Identification: Rod-shaped bacteria and chains of cocci are often readily identifiable. The top panel of the image at right show E.coli bacilli from a case of cystitis in a dog. However, small amorphous crystals, cellular debris, and small fat droplets can either mask or mimic cocci (see below for more information). If there is any doubt about the presence of bacteria, a Gram-stained smear of urine sediment (middle panel) should be examined. This gram stain confirms the presence of gram negative bacilli. Note that only extracellular bacteria can be visualized on an unstained urine sediment. Intracellular bacteria can only be identified by cytologic examination of a Wright’s-stained smear of the urine sediment (the bottom panel demonstrates phagocytized bacteria within a neutrophil.
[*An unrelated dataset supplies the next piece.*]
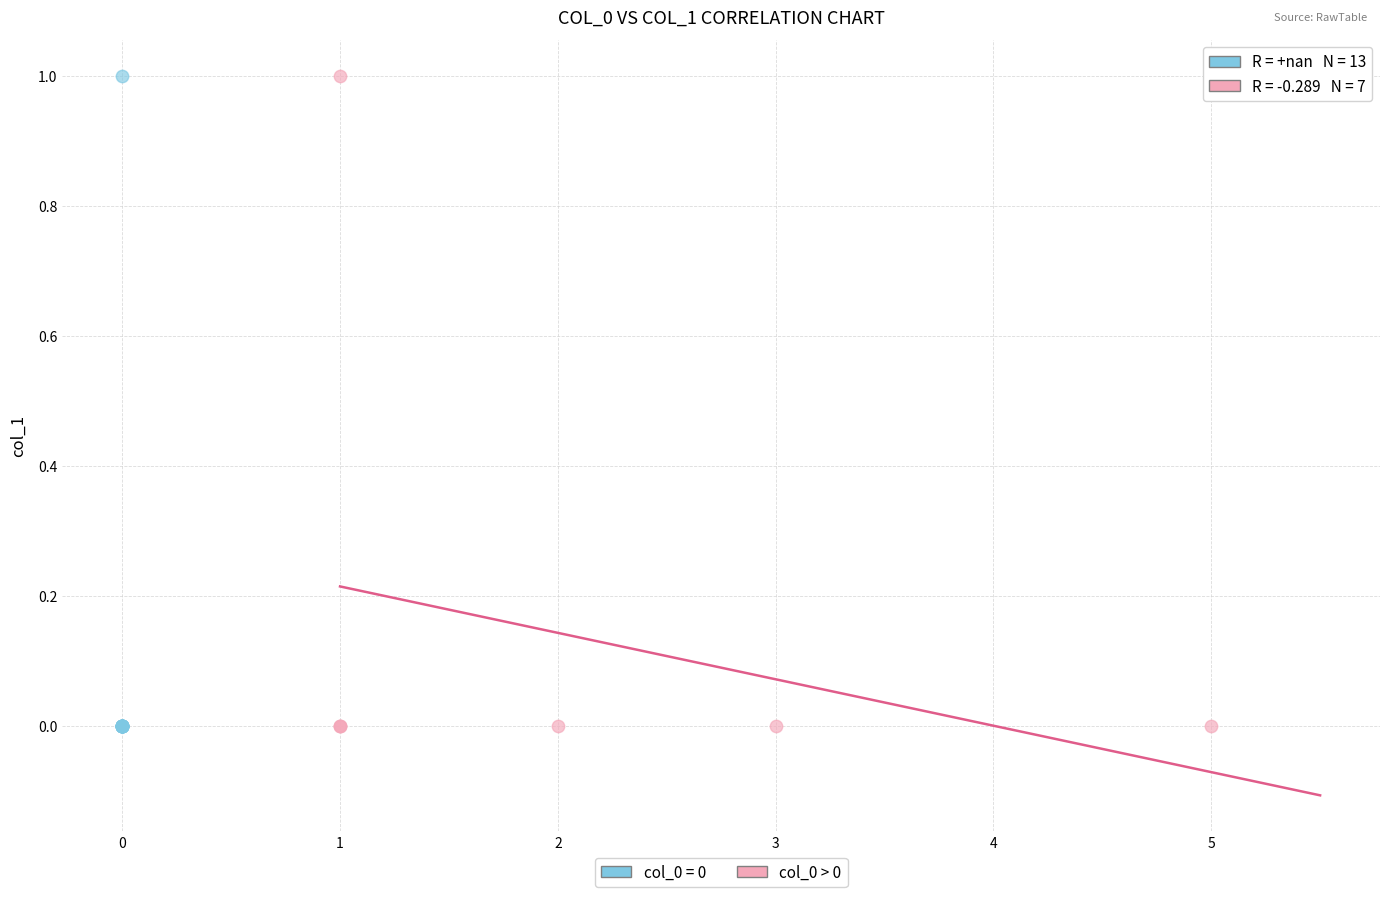

What are all the series names shown in the legend?

col_0 = 0, col_0 > 0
The neutrophil’s nucleus is swollen as a storage-related artifact).

Interpretation: Bacteria may be insignificant contaminants or important pathogens. Distinguishing between these possibilities relies on clinical signs, the method of urine collection, the number and types of bacteria, the presence of leukocytes in urine, the length of urine storage, and any underlying disease in the animal.
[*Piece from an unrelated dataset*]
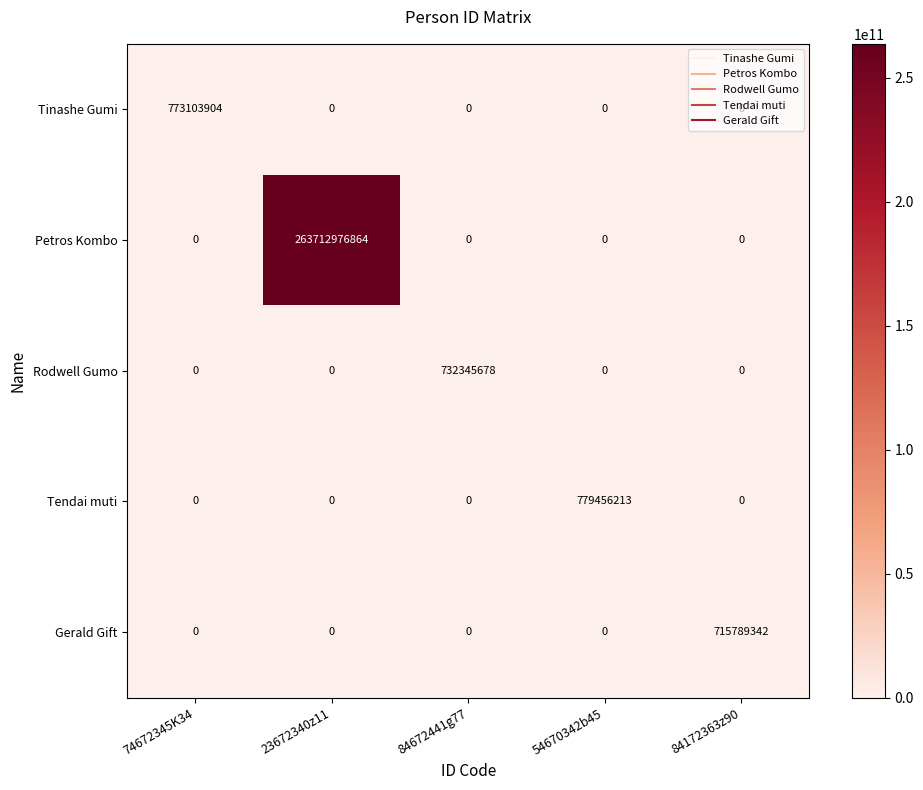

How many data points in Tendai muti are above 0?

1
Since urine in the bladder of normal animals is sterile, bacteria are not normally seen in urine, however this does depend on the method of collection. A few bacteria from the distal urethra and/or genital tract) may be seen in voided urine, however usually numbers are too low if a good mid-stream collection was obtained. Large numbers of bacteria, particularly of a uniform type or accompanied by pyuria (leukocytes), may still be relevant in a fresh voided urine sample (contaminating bacteria will proliferate with storage).
Bacteria are of clinical significance (regardless of numbers) if they are observed in urine collected by cystocentesis (this is a sterile procedure or a clean catheterization.
Bacteriuria of clinical significance, e.g., bacterial cystitis, is usually accompanied by increased numbers of white cells (pyuria). However, some animals with pyelonephritis or underlying immunosuppression (e.g. diabetes mellitus) may have clinically relevant bacteriuria without pyuria.
Cocci in urine

Upper panel: Low magnification view showing increased numbers of leukocytes and several struvite crystals (unstained wet prep). The leukocytes provide clear evidence of an inflammatory process; the background appears “busy”, but bacteria are not reliably identifiable at this magnification.

Middle panel: High magnification view of unstained wet prep showing leukocytes and clumps and chains of bacteria (arrows). Amorphous crystals or debris, however, can have a virtually identical appearance. Use of phase contrast microscopy can help in distinguishing between the two, but examination of a gram-stained drop of the urine sediment is most reliable.

Lower panel: High magnification view of a gram-stained slide. A neutrophil and gram positive cocci arranged in clusters and short chains are shown (arrows: some organisms have partially or completely decolorized). It can be concluded that the inflammatory process is caused or complicated by bacterial infection.